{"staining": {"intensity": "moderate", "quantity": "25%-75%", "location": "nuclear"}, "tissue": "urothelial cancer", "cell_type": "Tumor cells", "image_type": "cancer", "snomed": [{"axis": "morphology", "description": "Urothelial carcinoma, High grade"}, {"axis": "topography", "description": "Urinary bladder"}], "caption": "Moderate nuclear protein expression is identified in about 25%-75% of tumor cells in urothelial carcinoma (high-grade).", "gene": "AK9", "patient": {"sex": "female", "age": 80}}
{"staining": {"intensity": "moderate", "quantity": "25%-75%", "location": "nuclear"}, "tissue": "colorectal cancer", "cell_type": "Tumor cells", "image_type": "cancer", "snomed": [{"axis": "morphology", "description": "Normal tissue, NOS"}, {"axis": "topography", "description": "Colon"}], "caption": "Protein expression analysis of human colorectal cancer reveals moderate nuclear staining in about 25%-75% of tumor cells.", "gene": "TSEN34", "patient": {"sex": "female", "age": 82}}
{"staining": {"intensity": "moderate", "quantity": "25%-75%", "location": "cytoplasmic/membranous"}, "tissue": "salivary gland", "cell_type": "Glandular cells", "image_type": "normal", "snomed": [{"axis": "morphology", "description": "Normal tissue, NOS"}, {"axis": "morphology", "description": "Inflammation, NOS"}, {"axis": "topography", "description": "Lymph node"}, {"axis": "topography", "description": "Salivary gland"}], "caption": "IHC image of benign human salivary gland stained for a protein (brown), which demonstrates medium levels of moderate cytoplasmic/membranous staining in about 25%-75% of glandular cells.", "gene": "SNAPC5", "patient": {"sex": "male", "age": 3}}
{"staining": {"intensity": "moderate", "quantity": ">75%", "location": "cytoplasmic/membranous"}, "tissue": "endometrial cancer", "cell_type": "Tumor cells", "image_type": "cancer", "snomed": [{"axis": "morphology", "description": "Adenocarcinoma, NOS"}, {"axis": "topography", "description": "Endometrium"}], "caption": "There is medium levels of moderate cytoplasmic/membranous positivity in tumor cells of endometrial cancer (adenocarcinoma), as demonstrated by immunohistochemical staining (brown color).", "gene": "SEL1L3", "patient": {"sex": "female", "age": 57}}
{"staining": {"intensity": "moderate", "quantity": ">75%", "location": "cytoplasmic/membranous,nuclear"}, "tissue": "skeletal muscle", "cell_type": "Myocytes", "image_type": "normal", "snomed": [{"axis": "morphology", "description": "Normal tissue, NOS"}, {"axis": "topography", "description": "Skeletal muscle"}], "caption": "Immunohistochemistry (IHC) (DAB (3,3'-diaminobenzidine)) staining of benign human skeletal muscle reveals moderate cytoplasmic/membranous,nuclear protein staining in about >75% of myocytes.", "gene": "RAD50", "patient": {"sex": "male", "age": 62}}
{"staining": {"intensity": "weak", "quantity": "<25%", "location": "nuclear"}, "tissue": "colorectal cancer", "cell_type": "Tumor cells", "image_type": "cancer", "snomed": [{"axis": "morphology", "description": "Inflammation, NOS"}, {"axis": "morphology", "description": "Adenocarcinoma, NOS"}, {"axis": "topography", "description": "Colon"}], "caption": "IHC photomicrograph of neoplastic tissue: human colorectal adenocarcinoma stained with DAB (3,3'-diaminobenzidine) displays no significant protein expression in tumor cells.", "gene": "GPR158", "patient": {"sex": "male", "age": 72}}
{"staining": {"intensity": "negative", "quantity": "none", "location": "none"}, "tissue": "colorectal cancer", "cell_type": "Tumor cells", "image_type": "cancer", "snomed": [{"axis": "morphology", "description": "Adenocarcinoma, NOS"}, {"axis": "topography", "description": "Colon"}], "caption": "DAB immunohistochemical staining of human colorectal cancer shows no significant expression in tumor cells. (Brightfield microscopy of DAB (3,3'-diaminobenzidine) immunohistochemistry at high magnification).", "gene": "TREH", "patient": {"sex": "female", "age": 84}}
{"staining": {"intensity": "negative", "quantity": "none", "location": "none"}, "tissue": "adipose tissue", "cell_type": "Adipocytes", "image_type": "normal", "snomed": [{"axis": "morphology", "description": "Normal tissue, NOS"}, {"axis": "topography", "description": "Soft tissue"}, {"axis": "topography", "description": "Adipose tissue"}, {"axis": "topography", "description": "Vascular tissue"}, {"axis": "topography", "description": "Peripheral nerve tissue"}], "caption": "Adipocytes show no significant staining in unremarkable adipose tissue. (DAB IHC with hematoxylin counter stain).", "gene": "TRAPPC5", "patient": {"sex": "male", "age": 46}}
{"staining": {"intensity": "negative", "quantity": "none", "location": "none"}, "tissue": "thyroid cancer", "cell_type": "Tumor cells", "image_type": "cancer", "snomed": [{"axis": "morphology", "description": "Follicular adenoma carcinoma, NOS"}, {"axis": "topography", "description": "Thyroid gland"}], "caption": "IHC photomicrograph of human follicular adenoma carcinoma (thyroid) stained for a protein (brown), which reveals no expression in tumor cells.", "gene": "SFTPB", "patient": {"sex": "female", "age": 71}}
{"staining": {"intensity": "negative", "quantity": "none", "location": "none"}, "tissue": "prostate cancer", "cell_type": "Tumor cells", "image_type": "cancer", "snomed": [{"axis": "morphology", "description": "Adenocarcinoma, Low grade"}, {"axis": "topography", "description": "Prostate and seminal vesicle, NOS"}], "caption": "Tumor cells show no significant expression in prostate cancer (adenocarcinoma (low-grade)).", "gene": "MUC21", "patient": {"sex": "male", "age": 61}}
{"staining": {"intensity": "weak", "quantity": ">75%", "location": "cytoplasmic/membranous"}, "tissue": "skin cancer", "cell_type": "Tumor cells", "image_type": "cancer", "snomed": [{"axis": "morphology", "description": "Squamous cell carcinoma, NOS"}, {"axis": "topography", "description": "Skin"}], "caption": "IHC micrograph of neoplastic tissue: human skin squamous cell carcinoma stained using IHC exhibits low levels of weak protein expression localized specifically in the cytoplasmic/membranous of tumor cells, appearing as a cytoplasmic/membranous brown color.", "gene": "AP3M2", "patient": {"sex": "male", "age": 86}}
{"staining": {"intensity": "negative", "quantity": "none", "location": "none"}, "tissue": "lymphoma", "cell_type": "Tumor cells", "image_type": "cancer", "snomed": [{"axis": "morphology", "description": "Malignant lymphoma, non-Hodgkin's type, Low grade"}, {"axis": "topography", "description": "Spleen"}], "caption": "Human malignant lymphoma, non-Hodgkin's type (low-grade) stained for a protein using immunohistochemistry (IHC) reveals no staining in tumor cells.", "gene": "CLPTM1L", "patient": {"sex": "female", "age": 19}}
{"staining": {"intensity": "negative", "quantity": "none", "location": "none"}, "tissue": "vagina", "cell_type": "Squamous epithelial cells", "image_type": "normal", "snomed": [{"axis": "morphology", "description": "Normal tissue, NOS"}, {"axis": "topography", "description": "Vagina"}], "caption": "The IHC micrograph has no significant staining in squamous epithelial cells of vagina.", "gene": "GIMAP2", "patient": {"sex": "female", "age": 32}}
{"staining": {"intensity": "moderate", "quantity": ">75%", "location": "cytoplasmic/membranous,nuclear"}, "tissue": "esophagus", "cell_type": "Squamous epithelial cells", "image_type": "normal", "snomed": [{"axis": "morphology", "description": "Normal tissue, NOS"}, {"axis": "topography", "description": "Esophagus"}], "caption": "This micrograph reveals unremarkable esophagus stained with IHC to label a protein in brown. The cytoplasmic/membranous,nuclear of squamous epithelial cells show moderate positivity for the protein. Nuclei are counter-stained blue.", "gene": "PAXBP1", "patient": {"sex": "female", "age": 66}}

◆ ◆ ◆

**WHAT IS NEEDED:**
Repeat the listing in its entirety, keeping each line as it is.

**ANSWER BELOW:**
{"staining": {"intensity": "moderate", "quantity": "25%-75%", "location": "nuclear"}, "tissue": "urothelial cancer", "cell_type": "Tumor cells", "image_type": "cancer", "snomed": [{"axis": "morphology", "description": "Urothelial carcinoma, High grade"}, {"axis": "topography", "description": "Urinary bladder"}], "caption": "Moderate nuclear protein expression is identified in about 25%-75% of tumor cells in urothelial carcinoma (high-grade).", "gene": "AK9", "patient": {"sex": "female", "age": 80}}
{"staining": {"intensity": "moderate", "quantity": "25%-75%", "location": "nuclear"}, "tissue": "colorectal cancer", "cell_type": "Tumor cells", "image_type": "cancer", "snomed": [{"axis": "morphology", "description": "Normal tissue, NOS"}, {"axis": "topography", "description": "Colon"}], "caption": "Protein expression analysis of human colorectal cancer reveals moderate nuclear staining in about 25%-75% of tumor cells.", "gene": "TSEN34", "patient": {"sex": "female", "age": 82}}
{"staining": {"intensity": "moderate", "quantity": "25%-75%", "location": "cytoplasmic/membranous"}, "tissue": "salivary gland", "cell_type": "Glandular cells", "image_type": "normal", "snomed": [{"axis": "morphology", "description": "Normal tissue, NOS"}, {"axis": "morphology", "description": "Inflammation, NOS"}, {"axis": "topography", "description": "Lymph node"}, {"axis": "topography", "description": "Salivary gland"}], "caption": "IHC image of benign human salivary gland stained for a protein (brown), which demonstrates medium levels of moderate cytoplasmic/membranous staining in about 25%-75% of glandular cells.", "gene": "SNAPC5", "patient": {"sex": "male", "age": 3}}
{"staining": {"intensity": "moderate", "quantity": ">75%", "location": "cytoplasmic/membranous"}, "tissue": "endometrial cancer", "cell_type": "Tumor cells", "image_type": "cancer", "snomed": [{"axis": "morphology", "description": "Adenocarcinoma, NOS"}, {"axis": "topography", "description": "Endometrium"}], "caption": "There is medium levels of moderate cytoplasmic/membranous positivity in tumor cells of endometrial cancer (adenocarcinoma), as demonstrated by immunohistochemical staining (brown color).", "gene": "SEL1L3", "patient": {"sex": "female", "age": 57}}
{"staining": {"intensity": "moderate", "quantity": ">75%", "location": "cytoplasmic/membranous,nuclear"}, "tissue": "skeletal muscle", "cell_type": "Myocytes", "image_type": "normal", "snomed": [{"axis": "morphology", "description": "Normal tissue, NOS"}, {"axis": "topography", "description": "Skeletal muscle"}], "caption": "Immunohistochemistry (IHC) (DAB (3,3'-diaminobenzidine)) staining of benign human skeletal muscle reveals moderate cytoplasmic/membranous,nuclear protein staining in about >75% of myocytes.", "gene": "RAD50", "patient": {"sex": "male", "age": 62}}
{"staining": {"intensity": "weak", "quantity": "<25%", "location": "nuclear"}, "tissue": "colorectal cancer", "cell_type": "Tumor cells", "image_type": "cancer", "snomed": [{"axis": "morphology", "description": "Inflammation, NOS"}, {"axis": "morphology", "description": "Adenocarcinoma, NOS"}, {"axis": "topography", "description": "Colon"}], "caption": "IHC photomicrograph of neoplastic tissue: human colorectal adenocarcinoma stained with DAB (3,3'-diaminobenzidine) displays no significant protein expression in tumor cells.", "gene": "GPR158", "patient": {"sex": "male", "age": 72}}
{"staining": {"intensity": "negative", "quantity": "none", "location": "none"}, "tissue": "colorectal cancer", "cell_type": "Tumor cells", "image_type": "cancer", "snomed": [{"axis": "morphology", "description": "Adenocarcinoma, NOS"}, {"axis": "topography", "description": "Colon"}], "caption": "DAB immunohistochemical staining of human colorectal cancer shows no significant expression in tumor cells. (Brightfield microscopy of DAB (3,3'-diaminobenzidine) immunohistochemistry at high magnification).", "gene": "TREH", "patient": {"sex": "female", "age": 84}}
{"staining": {"intensity": "negative", "quantity": "none", "location": "none"}, "tissue": "adipose tissue", "cell_type": "Adipocytes", "image_type": "normal", "snomed": [{"axis": "morphology", "description": "Normal tissue, NOS"}, {"axis": "topography", "description": "Soft tissue"}, {"axis": "topography", "description": "Adipose tissue"}, {"axis": "topography", "description": "Vascular tissue"}, {"axis": "topography", "description": "Peripheral nerve tissue"}], "caption": "Adipocytes show no significant staining in unremarkable adipose tissue. (DAB IHC with hematoxylin counter stain).", "gene": "TRAPPC5", "patient": {"sex": "male", "age": 46}}
{"staining": {"intensity": "negative", "quantity": "none", "location": "none"}, "tissue": "thyroid cancer", "cell_type": "Tumor cells", "image_type": "cancer", "snomed": [{"axis": "morphology", "description": "Follicular adenoma carcinoma, NOS"}, {"axis": "topography", "description": "Thyroid gland"}], "caption": "IHC photomicrograph of human follicular adenoma carcinoma (thyroid) stained for a protein (brown), which reveals no expression in tumor cells.", "gene": "SFTPB", "patient": {"sex": "female", "age": 71}}
{"staining": {"intensity": "negative", "quantity": "none", "location": "none"}, "tissue": "prostate cancer", "cell_type": "Tumor cells", "image_type": "cancer", "snomed": [{"axis": "morphology", "description": "Adenocarcinoma, Low grade"}, {"axis": "topography", "description": "Prostate and seminal vesicle, NOS"}], "caption": "Tumor cells show no significant expression in prostate cancer (adenocarcinoma (low-grade)).", "gene": "MUC21", "patient": {"sex": "male", "age": 61}}
{"staining": {"intensity": "weak", "quantity": ">75%", "location": "cytoplasmic/membranous"}, "tissue": "skin cancer", "cell_type": "Tumor cells", "image_type": "cancer", "snomed": [{"axis": "morphology", "description": "Squamous cell carcinoma, NOS"}, {"axis": "topography", "description": "Skin"}], "caption": "IHC micrograph of neoplastic tissue: human skin squamous cell carcinoma stained using IHC exhibits low levels of weak protein expression localized specifically in the cytoplasmic/membranous of tumor cells, appearing as a cytoplasmic/membranous brown color.", "gene": "AP3M2", "patient": {"sex": "male", "age": 86}}
{"staining": {"intensity": "negative", "quantity": "none", "location": "none"}, "tissue": "lymphoma", "cell_type": "Tumor cells", "image_type": "cancer", "snomed": [{"axis": "morphology", "description": "Malignant lymphoma, non-Hodgkin's type, Low grade"}, {"axis": "topography", "description": "Spleen"}], "caption": "Human malignant lymphoma, non-Hodgkin's type (low-grade) stained for a protein using immunohistochemistry (IHC) reveals no staining in tumor cells.", "gene": "CLPTM1L", "patient": {"sex": "female", "age": 19}}
{"staining": {"intensity": "negative", "quantity": "none", "location": "none"}, "tissue": "vagina", "cell_type": "Squamous epithelial cells", "image_type": "normal", "snomed": [{"axis": "morphology", "description": "Normal tissue, NOS"}, {"axis": "topography", "description": "Vagina"}], "caption": "The IHC micrograph has no significant staining in squamous epithelial cells of vagina.", "gene": "GIMAP2", "patient": {"sex": "female", "age": 32}}
{"staining": {"intensity": "moderate", "quantity": ">75%", "location": "cytoplasmic/membranous,nuclear"}, "tissue": "esophagus", "cell_type": "Squamous epithelial cells", "image_type": "normal", "snomed": [{"axis": "morphology", "description": "Normal tissue, NOS"}, {"axis": "topography", "description": "Esophagus"}], "caption": "This micrograph reveals unremarkable esophagus stained with IHC to label a protein in brown. The cytoplasmic/membranous,nuclear of squamous epithelial cells show moderate positivity for the protein. Nuclei are counter-stained blue.", "gene": "PAXBP1", "patient": {"sex": "female", "age": 66}}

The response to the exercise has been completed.